Ruth Prawer Jhabvala died in April 2013, aged 85.  The Telegraph obituary of her was subtitled “more than Heat and Dust”. Jhabvala did write more than Heat and Dust: she wrote twelve novels, 23 screenplays and 8 collections of short stories.  She also remains, to this day, the only person to have won the Booker Prize and an Oscar (indeed she won two, both for Best Adapted Screenplay: A Room With A View in 1986 and Howards End in 1992).  Among her novels though, Heat and Dust is almost certainly the most well known, so perhaps the subtitle is justified in terms of making people aware of her other achievements.

Jhabvala was born in Germany, fled the Nazis with her family to north London, married an Indian architect and moved with him to India in 1951, where she lived for 24 years.  She explained in interviews that she felt like an outsider everywhere she went, especially while living in India, and the protagonist of Heat and Dust also expresses the sentiment of being fascinated by India, yet feeling like an outsider.  The unnamed protagonist is there to research the history of her step-grandmother Olivia, an Englishwoman who caused a scandal during the days of the Raj by leaving her husband after getting pregnant by an Indian prince.  Through flashbacks the reader sees the story from Olivia’s point of view, her narrative intertwining with that of the narrator.

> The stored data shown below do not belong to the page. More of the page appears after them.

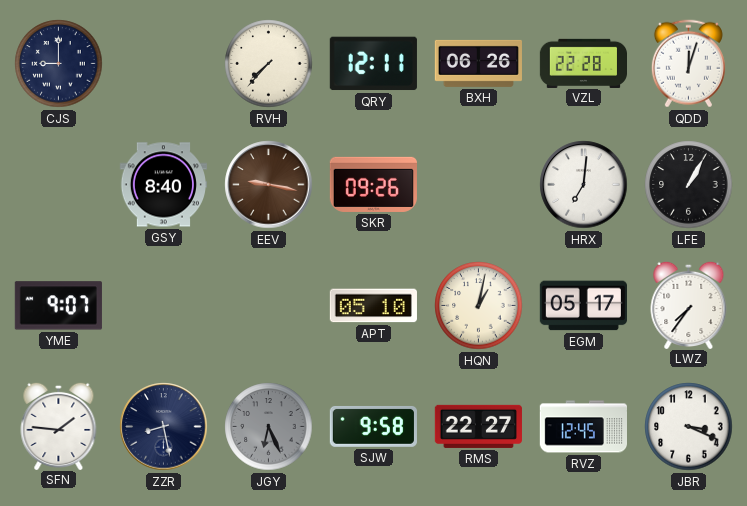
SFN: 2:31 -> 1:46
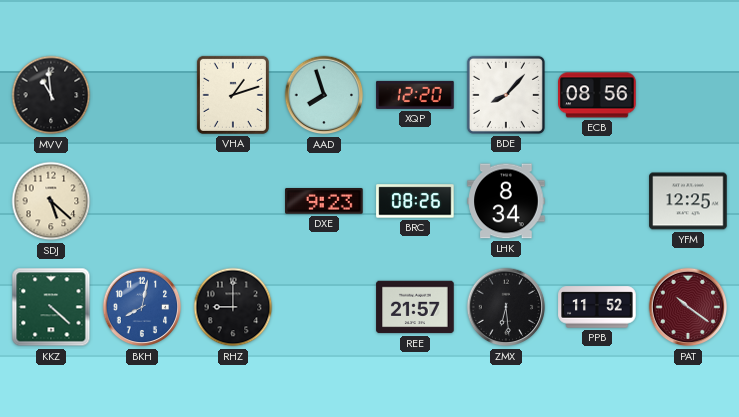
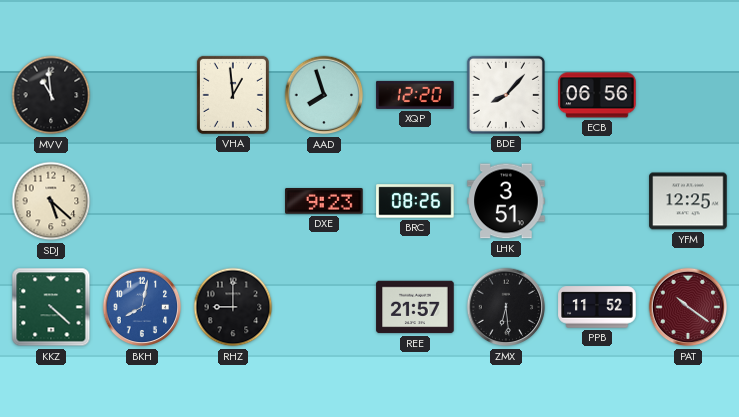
VHA: 1:12 -> 12:59
ECB: 08:56 -> 06:56
LHK: 8:34 -> 3:51
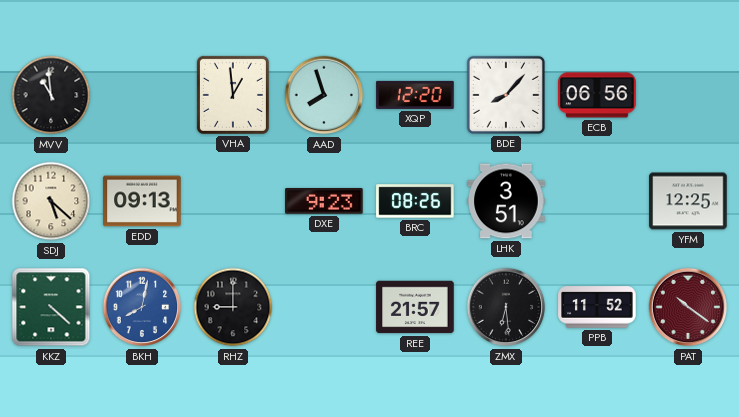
EDD: none -> 09:13
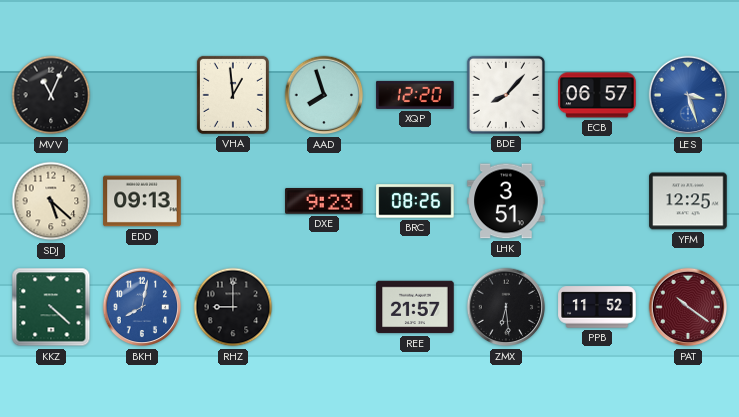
MVV: 10:59 -> 11:04
ECB: 06:56 -> 06:57
LES: none -> 3:27
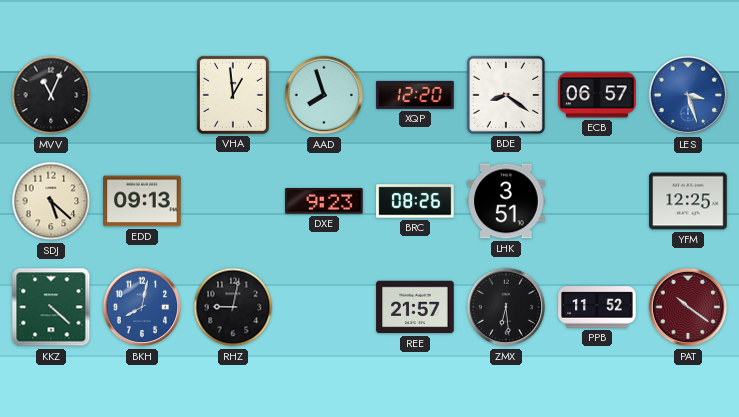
BDE: 8:07 -> 8:21
RHZ: 9:00 -> 9:02
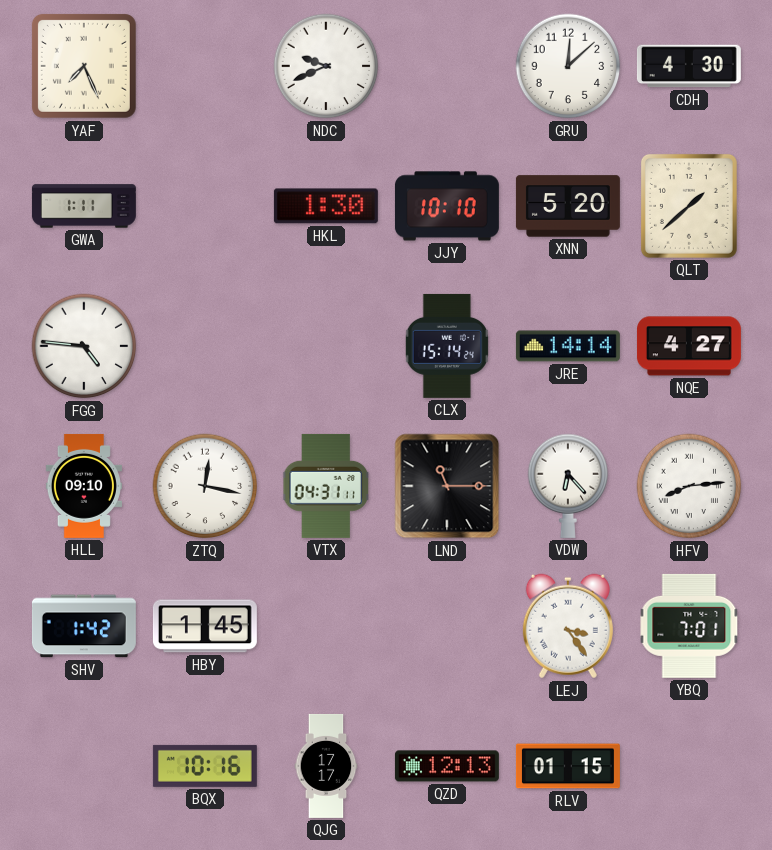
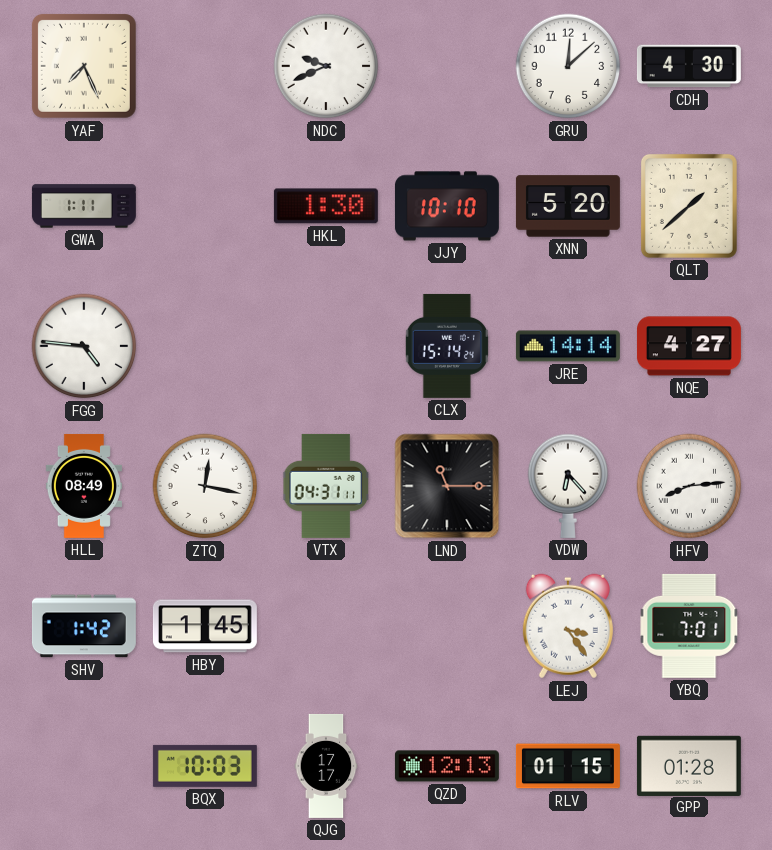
HLL: 09:10 -> 08:49
BQX: 10:16 -> 10:03
GPP: none -> 01:28
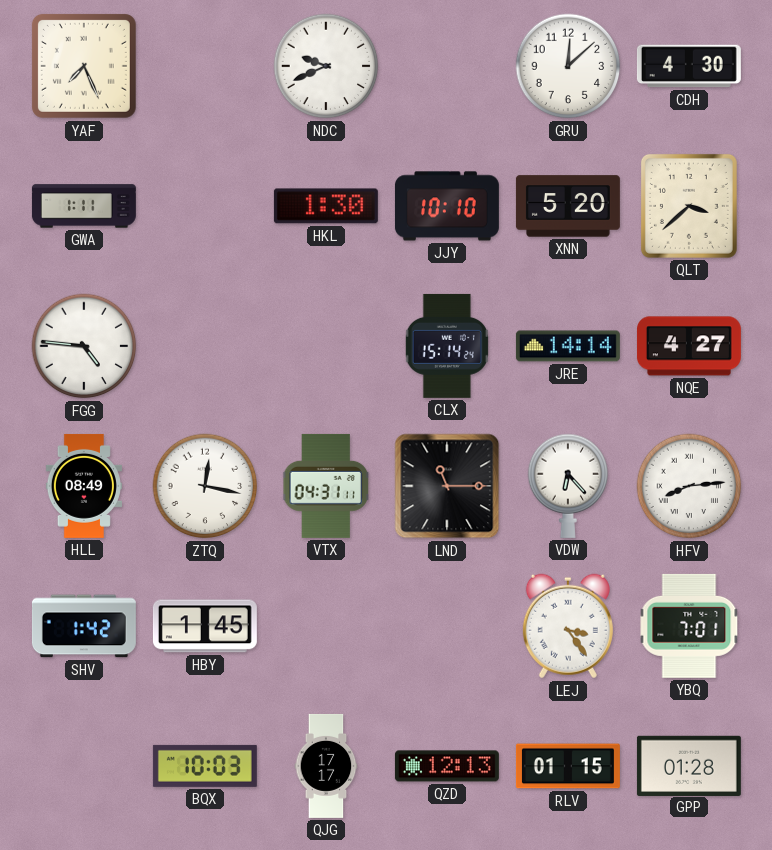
QLT: 1:38 -> 3:38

Heat and Dust is a relatively short novel compared to some of the Booker winners that I’ve read so far, but despite its brevity it beautifully expresses Jhabvala’s fascination and frustration with India.  Her protagonist is captivated by a country with outstanding natural beauty but is also horrified at the apparent lack of humanity among some of the people that she encounters there; a dying beggar woman is ignored by everyone until the narrator intervenes.  She describes dressing as an Indian woman but still getting called names by the children in the streets (something that Jhabvala also described happening to her).  The narrator is not the only outsider in the novel; Chid, the British would-be ascetic who ultimately relapses into his Western ways, Olivia, the spoilt British Raj trophy wife, Leelavati, the dying beggar cast out by her family.  All these outsiders try in their own way to become part of their respective communities, but ultimately fail.  This reflects Jhabvala’s own experience; she left India for good not long after writing Heat and Dust and spent the rest of her life in New York.

Heat and Dust tells a fascinating story that the reader only experiences glimpses of; rather like Jhabvala’s India, it does not give up its secrets to outsiders but I would say that it is definitely worth making the attempt to find them.